Oferta de tratamento só aumentaria a exclusão de parte da população, dizem especialistas - Edilson Dantas / Agência O Globo
 

A decisão judicial que autoriza psicólogos a oferecerem terapias de reversão sexual provocou revolta entre especialistas, militantes LGBT e entidades.
O Conselho Federal de Psicologia classificou a medida como uma violação dos direitos humanos sem qualquer embasamento científico.
Presidente do CFP, Rogério Giannini destaca que, nos últimos cinco anos, a entidade julgou 260 processos disciplinares éticos. Apenas três — ou seja, 1,15% do total — podem ter relação com a norma da resolução 01/99. Giannini considera a decisão da Justiça Federal “estranha”, já que o conselho não exerce controle sobre pesquisas acadêmicas — portanto, não pode ser acusado de proibir estudos sobre qualquer tema. O conselho vai recorrer da decisão.
— O Judiciário não pode dizer como se deve interpretar as normas de um conselho responsável por regulamentar o exercício de uma profissão — critica. — Oferecer tratamento para a homossexualidade, que não é uma doença, só aumenta a exclusão de uma parte da população e a violência sexual, e o Brasil já é campeão em crimes ligados à homofobia. Os psicólogos se recusam a ser chamados para reforçar o preconceito.
Para Giannini, os defensores da cura gay confundem discurso religioso e científico e incentivam as pessoas a recorrerem a “terapias” sem eficácia comprovada. Uma pesquisa da Associação Americana de Psicologia revelou que pacientes que se sujeitam a supostos tratamentos de mudança de orientação sexual registraram sintomas como depressão, confusão mental, ansiedade e pensamentos suicidas.
Presidente da Comissão de Direito Homoafetivo da OAB-RJ, Raquel Castro sublinha que a medida judicial contraria a resolução da OMS e que, por isso, logo será derrubada.
— A homossexualidade não é uma doença. O juiz ultrapassou todos os limites, porque está tentando se sobrepor ao que diz a medicina — avalia. — Não acredito que a população se identifique com esta medida homofóbica. Estamos vivendo um momento de tolerância e aceitação da diversidade sexual. A liminar é uma tentativa de uma minoria barulhenta de impor um retrocesso social.
A professora de Psicologia do Instituto Federal do Rio de Janeiro, Jaqueline Gomes de Jesus, concorda:
— A interferência em nossa atividade ignora que a heterossexualidade é estudada há décadas pelos cientistas, e que seu debate foi iniciado pela própria população — assinala. — A psicologia moderna se baseia em experimentos e no método científico. Não trabalhamos com estereótipos.
CRÍTICA NAS REDES SOCIAIS
A decisão judicial foi amplamente criticada nas redes sociais. A hashtag #HomofobiaÉDoença figurou ontem entre as seis mais postadas no Twitter em todo o mundo.
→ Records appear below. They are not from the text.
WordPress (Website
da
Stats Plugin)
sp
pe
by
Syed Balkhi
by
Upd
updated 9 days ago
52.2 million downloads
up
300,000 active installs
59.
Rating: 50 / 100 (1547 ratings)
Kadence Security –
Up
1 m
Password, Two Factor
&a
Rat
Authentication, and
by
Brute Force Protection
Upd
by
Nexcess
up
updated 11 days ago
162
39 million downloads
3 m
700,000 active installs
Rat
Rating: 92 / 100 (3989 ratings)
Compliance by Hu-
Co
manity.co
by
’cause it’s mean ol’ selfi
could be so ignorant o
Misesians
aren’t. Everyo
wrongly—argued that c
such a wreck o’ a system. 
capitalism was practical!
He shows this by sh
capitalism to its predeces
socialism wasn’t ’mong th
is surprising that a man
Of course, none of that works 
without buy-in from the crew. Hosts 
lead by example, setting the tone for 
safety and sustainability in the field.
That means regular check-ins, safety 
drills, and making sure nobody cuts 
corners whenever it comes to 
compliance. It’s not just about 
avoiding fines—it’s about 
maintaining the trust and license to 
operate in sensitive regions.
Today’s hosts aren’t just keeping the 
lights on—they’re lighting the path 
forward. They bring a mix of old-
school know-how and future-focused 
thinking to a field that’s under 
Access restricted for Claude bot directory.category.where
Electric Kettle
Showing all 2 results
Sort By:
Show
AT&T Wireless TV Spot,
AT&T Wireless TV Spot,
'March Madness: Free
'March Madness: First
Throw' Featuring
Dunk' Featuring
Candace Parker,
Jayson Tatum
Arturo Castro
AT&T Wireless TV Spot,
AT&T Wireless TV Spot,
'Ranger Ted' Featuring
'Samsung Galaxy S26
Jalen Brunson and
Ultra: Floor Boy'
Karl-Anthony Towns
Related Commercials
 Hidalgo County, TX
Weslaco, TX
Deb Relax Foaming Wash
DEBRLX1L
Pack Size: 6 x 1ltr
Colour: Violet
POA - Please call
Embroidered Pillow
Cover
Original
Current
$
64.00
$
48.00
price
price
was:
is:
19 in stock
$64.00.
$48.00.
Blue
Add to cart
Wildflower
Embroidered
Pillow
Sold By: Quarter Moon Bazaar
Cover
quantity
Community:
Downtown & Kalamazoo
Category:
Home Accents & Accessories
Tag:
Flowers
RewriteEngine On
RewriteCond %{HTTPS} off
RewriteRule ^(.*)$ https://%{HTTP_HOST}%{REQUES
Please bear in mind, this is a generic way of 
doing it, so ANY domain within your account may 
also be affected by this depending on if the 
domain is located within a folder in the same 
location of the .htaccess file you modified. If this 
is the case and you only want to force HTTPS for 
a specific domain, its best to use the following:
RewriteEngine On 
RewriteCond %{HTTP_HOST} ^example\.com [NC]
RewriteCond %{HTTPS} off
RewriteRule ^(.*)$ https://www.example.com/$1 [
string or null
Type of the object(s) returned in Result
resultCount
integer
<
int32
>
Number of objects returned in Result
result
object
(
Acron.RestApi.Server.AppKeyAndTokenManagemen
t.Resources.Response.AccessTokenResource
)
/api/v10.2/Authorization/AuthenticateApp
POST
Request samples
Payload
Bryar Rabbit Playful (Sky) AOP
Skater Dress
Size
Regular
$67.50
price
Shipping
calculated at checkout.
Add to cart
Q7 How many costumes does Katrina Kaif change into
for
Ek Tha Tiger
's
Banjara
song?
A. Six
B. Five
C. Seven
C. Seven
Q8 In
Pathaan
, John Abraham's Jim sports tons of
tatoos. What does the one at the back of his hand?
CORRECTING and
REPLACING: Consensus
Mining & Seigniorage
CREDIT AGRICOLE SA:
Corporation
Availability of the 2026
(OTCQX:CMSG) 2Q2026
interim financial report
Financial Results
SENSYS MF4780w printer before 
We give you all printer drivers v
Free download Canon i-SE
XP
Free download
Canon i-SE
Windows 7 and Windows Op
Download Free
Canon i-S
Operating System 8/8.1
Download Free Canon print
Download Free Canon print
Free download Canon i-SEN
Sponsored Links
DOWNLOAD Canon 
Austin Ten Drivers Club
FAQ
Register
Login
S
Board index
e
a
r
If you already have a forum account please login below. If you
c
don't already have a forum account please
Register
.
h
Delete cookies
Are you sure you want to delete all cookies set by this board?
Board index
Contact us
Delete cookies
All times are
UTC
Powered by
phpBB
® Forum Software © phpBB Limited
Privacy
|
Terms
Um usuário afirmou:
“Não é preciso ser gay, lésbica ou bi para lutar contra a homofobia. Basta ter um cérebro e uma boa dose de bom senso!!”. Segundo outra internauta, “A homossexualidade NÃO é doença. A homofobia SIM”.
Único deputado federal assumidamente homossexual, Jean Wyllys (PSOL-RJ) definiu a liminar como “aberração legal e científica” e promete apoiar o CFP na Justiça.
— Por um lado, ela (a decisão) viola a Constituição Federal e diversos tratados internacionais de direitos humanos dos quais o Brasil é signatário. Por outro lado, significa uma intromissão indevida nas decisões do CFP. É como se um juiz tentasse “derrogar” a lei da gravidade ou decidir que a Terra é plana, ou ordenar aos médicos que passem a tratar o câncer com suco de limão e não com quimioterapia ou radioterapia — compara. — Não existe nenhuma polêmica na comunidade científica internacional sobre a homossexualidade ser uma “doença”.

Marcelle Esteves, vice-presidente do Grupo Arco Íris de Cidadania LGBT, aponta uma contradição — o sofrimento dos homossexuais estaria sendo ignorado pelos defensores da cura gay, que alegam ter interesse em seu bem-estar.
— A saúde mental de uma pessoa poder ser afetada pela homofobia. É difícil encarar a opressão social e esconder sua identidade. Mas o medo de enfrentar esta violência não é uma doença.
Por ter caráter liminar, a decisão é provisória até que se julgue o mérito, mas já tem validade plena e não há data para o julgamento definitivo. O recurso será analisado por um desembargador do Tribunal Regional Federal da 1ª Região, que poderá referendar a liminar ou derrubá-la.